The sky is orange and purple at 6:05am in this part of Kenya and the birds start their frantic cries, as though looking for a lost one. They bring in the day with a racket and I realize how little I know about birds. I don’t recognize a specific type of cry they make, which leaves me with a bit of a sad feeling. It is almost as though I can’t greet them properly if I don’t know who they are.

Two kids are sick in the small hospital, seemingly with malaria, but no one is sure. The nurse is in a training in Nairobi, leaving the hospital in the hands of the two Community Health Workers. They are only allowed to give the children pain killers or fever reducers and I worry that an entire week will go by before these guys receive proper treatment, should they have malaria. The kids lay down on AFCA-donated beds and shiver away.

The hospital is small and cute. With four beds, it is not a massive place, but it is clean and the community comes here for basic care. They beg for training and help in nursing, pediatrics, midwifery, and dentistry. Just the basics, they say. We just want to know if a child has cholera, typhoid, amoebas, ear infections, malaria, or tuberculosis. We want to provide a service for the community, but are strapped with a lack of staff. If you could just train us, they say.

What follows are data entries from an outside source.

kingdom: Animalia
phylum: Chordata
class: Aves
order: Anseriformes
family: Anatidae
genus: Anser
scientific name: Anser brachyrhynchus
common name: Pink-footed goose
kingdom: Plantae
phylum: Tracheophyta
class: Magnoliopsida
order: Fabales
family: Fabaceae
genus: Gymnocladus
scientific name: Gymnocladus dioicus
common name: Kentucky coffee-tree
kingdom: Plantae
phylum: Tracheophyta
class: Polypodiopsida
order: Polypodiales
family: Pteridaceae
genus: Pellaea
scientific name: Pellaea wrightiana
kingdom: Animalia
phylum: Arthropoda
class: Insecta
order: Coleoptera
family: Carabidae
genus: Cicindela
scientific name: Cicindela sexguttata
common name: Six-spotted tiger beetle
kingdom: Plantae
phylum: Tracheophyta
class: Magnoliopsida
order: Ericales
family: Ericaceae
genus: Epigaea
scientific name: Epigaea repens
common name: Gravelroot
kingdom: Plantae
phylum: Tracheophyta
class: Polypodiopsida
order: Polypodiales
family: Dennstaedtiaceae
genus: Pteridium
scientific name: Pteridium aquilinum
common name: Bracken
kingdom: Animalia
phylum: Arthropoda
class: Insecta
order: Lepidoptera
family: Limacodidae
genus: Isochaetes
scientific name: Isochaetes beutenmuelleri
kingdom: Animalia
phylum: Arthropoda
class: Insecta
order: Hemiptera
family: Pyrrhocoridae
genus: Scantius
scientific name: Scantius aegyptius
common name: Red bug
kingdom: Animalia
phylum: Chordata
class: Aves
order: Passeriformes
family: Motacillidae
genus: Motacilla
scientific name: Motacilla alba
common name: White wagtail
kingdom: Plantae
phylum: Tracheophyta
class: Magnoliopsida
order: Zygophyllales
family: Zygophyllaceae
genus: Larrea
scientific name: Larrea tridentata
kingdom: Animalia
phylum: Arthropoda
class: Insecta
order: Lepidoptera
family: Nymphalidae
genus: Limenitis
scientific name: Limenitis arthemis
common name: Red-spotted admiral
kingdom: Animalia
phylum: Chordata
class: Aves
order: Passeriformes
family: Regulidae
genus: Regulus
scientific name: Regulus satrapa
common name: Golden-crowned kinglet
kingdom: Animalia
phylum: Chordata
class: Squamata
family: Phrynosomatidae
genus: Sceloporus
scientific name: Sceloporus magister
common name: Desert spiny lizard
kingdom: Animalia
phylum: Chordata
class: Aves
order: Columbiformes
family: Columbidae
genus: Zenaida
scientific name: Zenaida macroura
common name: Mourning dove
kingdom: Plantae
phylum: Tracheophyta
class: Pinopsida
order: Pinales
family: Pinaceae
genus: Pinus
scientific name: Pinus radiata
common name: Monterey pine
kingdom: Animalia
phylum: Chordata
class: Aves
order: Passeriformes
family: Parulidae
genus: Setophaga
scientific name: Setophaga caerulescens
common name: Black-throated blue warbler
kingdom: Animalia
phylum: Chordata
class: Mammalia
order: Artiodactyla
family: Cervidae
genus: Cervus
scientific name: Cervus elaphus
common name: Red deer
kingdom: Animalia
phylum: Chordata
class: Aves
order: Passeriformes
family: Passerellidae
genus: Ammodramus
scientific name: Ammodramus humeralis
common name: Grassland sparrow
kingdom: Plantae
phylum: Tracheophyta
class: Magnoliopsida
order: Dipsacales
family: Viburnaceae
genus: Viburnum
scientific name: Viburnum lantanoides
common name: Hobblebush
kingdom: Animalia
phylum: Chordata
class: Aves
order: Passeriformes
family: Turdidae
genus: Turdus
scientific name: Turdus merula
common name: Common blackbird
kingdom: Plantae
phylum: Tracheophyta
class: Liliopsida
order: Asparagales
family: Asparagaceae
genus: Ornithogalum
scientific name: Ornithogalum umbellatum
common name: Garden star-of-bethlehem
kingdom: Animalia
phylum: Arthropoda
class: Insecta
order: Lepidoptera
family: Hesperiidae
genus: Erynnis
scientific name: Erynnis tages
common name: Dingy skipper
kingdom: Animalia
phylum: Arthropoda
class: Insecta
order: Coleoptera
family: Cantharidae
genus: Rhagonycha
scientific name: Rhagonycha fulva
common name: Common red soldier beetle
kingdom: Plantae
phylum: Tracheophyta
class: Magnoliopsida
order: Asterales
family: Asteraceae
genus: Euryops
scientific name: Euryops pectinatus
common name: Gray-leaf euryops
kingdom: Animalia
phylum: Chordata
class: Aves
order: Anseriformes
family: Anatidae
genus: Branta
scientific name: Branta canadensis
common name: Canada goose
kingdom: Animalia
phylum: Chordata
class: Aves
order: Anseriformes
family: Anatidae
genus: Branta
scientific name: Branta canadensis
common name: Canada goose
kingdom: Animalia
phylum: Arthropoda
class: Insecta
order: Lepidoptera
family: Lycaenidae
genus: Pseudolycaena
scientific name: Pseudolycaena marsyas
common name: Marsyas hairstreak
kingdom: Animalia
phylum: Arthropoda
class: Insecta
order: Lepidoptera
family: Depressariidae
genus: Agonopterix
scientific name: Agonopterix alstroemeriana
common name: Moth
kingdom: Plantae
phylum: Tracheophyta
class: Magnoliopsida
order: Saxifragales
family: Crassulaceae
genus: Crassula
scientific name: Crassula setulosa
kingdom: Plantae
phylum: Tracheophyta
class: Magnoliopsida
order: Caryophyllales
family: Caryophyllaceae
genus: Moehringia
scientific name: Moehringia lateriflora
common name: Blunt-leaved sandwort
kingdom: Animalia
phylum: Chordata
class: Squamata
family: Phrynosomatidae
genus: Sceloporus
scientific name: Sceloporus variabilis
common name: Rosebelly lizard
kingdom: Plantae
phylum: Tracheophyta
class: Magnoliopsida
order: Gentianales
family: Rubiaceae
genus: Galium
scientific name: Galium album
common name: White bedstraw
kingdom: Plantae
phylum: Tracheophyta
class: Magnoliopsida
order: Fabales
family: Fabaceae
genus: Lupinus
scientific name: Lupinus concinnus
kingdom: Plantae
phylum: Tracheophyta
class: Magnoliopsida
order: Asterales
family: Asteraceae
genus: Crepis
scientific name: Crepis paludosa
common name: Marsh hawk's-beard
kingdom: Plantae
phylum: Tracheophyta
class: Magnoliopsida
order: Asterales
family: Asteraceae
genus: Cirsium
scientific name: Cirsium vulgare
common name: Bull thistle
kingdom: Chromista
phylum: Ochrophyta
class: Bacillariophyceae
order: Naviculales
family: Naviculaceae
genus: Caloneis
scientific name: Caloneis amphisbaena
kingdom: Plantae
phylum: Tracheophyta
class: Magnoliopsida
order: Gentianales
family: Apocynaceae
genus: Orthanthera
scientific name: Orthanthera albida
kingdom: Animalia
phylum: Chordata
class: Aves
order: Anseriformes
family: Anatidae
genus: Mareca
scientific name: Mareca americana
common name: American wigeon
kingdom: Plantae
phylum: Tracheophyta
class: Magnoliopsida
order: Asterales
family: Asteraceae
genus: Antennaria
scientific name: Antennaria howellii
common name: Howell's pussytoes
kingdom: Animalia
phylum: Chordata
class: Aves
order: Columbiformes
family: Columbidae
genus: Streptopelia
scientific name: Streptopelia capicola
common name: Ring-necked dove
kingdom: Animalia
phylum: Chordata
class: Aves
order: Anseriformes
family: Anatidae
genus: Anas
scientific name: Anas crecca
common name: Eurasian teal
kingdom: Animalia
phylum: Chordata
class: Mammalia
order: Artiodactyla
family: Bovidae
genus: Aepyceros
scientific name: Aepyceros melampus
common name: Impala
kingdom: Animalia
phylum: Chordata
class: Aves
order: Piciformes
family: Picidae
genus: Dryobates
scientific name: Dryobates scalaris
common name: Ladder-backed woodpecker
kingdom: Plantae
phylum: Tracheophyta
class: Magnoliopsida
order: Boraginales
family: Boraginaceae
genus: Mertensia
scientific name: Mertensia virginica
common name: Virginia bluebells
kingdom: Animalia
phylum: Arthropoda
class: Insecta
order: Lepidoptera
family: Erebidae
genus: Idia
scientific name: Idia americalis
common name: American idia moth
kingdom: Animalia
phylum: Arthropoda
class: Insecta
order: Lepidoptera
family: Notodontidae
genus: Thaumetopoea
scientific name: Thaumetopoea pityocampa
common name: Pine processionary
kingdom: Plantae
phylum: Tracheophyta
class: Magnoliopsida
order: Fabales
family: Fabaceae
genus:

The school has about 100 children from grades K-8. It is made of corrugated tin, with lessons written on cardboard, decorating the rooms. Children are working on math and science when I drop by and they seem shy until they don’t. The little ones wave from far away, but when I get near them, they freak out and scream and run and hide. It seems that they are brave from a distance but as soon as this white person gets closer, their courage deserts them and they are 4-year olds once again. I laugh and try again. I walk away laughing, sure that one day soon, they will no longer fear, but will be sitting with me, looking at photos, laughing with me.